Localized delivery is vital for the successful development of novel and effective therapeutics for the treatment of cancer. Currently, most targeting methods rely upon expression of protein biomarkers to promote tumor targeting and killing. Despite their promises, such strategies suffer from two major drawbacks: Biomarkers are not specific to cancer cells, which can result in off-target toxicity, and cancer cells have a tendency to evolve quickly, which can lead to a loss of biomarkers and therapy resistance. However, nearly all solid tumors have a low extracellular pH, regardless of their tissue or cellular origin. Moreover, tumors’ aggressiveness and metastatic potential are fostered at low extracellular pH. For these reasons, acidosis is a hallmark of tumor progression and may provide an opportunity for tumor-targeted therapy.

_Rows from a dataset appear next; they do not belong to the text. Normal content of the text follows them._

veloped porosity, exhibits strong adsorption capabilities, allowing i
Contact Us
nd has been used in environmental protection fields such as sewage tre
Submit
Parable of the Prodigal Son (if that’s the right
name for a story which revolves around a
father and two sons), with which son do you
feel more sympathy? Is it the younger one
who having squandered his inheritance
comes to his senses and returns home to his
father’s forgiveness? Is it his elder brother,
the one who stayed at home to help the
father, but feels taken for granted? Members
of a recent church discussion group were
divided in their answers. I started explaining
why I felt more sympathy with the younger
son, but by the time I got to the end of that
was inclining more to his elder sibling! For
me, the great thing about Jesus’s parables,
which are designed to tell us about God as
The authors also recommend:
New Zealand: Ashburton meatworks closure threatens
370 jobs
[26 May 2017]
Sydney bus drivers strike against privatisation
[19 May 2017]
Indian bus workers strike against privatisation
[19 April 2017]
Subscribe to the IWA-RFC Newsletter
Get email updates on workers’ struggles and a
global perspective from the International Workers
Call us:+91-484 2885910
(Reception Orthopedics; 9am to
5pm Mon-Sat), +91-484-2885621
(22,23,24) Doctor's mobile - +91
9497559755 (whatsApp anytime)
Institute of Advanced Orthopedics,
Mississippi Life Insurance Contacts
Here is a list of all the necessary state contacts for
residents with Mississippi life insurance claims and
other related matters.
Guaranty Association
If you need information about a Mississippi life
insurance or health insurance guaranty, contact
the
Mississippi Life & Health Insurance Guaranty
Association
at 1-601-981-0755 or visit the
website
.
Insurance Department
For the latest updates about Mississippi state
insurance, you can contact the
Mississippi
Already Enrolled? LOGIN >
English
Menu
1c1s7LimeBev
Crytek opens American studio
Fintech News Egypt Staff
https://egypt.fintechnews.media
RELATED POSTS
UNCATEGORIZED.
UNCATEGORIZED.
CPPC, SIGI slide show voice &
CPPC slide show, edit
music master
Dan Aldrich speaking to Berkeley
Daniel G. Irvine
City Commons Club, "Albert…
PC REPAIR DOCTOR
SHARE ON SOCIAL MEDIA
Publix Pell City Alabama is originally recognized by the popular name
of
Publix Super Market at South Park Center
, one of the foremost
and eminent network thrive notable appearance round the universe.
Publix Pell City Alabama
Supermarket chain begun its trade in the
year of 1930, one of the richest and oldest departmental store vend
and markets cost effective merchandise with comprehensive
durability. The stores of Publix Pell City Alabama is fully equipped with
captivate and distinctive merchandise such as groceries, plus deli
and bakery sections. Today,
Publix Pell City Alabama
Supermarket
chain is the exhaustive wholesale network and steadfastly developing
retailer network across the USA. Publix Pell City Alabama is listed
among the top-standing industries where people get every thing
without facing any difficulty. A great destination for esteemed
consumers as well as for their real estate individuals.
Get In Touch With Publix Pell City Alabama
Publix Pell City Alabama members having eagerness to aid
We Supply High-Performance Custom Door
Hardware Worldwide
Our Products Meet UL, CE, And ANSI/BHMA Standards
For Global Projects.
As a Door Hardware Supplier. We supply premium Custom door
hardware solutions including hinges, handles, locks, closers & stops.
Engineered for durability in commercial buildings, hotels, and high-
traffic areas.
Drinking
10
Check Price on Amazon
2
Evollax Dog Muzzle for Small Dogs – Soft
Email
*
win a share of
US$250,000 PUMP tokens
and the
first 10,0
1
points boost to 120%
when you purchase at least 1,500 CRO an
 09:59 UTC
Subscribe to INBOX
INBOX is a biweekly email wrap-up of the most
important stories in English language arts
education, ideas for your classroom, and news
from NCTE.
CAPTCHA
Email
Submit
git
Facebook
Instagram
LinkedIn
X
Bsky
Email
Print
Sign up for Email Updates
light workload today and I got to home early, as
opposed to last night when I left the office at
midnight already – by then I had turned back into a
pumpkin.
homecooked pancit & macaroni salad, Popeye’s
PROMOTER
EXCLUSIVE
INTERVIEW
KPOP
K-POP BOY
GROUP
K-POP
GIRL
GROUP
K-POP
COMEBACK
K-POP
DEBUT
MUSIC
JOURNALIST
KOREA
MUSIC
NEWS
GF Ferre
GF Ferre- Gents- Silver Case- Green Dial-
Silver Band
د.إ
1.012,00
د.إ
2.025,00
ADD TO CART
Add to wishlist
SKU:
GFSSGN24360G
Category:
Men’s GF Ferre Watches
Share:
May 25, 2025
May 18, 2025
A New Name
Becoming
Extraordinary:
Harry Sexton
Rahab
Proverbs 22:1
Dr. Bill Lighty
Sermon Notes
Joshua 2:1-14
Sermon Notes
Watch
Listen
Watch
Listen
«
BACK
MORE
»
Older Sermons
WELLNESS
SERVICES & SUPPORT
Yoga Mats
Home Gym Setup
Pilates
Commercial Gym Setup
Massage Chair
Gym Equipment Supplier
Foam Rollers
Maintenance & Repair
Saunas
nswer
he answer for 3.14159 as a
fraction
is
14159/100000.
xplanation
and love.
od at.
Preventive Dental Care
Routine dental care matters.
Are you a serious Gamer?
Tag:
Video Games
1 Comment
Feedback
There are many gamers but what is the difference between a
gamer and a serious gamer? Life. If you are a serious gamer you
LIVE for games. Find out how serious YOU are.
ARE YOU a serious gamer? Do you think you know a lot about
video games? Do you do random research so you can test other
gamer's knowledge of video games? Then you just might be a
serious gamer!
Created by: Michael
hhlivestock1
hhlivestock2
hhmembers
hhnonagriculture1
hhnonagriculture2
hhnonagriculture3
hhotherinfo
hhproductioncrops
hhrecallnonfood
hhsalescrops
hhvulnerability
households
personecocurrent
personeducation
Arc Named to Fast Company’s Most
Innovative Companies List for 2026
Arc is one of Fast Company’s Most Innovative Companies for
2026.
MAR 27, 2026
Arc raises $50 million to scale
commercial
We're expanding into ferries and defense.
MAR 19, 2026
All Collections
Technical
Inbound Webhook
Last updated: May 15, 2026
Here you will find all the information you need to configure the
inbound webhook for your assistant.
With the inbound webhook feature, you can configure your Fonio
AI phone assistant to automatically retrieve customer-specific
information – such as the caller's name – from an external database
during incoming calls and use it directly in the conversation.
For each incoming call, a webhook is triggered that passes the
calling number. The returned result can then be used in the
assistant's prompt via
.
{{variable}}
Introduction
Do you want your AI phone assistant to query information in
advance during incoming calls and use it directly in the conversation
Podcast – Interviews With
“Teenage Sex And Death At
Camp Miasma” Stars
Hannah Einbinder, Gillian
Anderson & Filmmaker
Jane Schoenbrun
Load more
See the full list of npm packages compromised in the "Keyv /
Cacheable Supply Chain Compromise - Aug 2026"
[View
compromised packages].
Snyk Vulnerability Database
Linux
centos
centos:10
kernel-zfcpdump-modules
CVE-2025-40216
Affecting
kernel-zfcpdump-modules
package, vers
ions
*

The targeting and delivery described herein is based on the pH(Low) Insertion Peptide (pHLIP), a unique delivery peptide that can selectively target tumors in mice based solely on their acidity rather than a specific marker. Our group focuses on developing new strategies to inhibit cancer cell growth by delivering therapeutics to cells using pHLIP. We hypothesize that the localized targeting achievable with pHLIP when combined with potent therapeutics will synergize to create an efficacious treatment for cancer. In the present study, we investigate the efficacy of pHLIP to deliver the highly potent and clinically validated microtubule inhibitor monomethyl auristatin E (MMAE) to cancer cells in vitro in a pH dependent manner. We show that pHLIP and one of its variants chosen to optimize targeting, can induce a potent cytotoxic effect in cancer cells, including triple negative breast cancer cells, against which none of the current targeting strategies are effective. Furthermore, we demonstrate that these pHLIP-MMAE drug conjugates effectively target breast tumors in mice.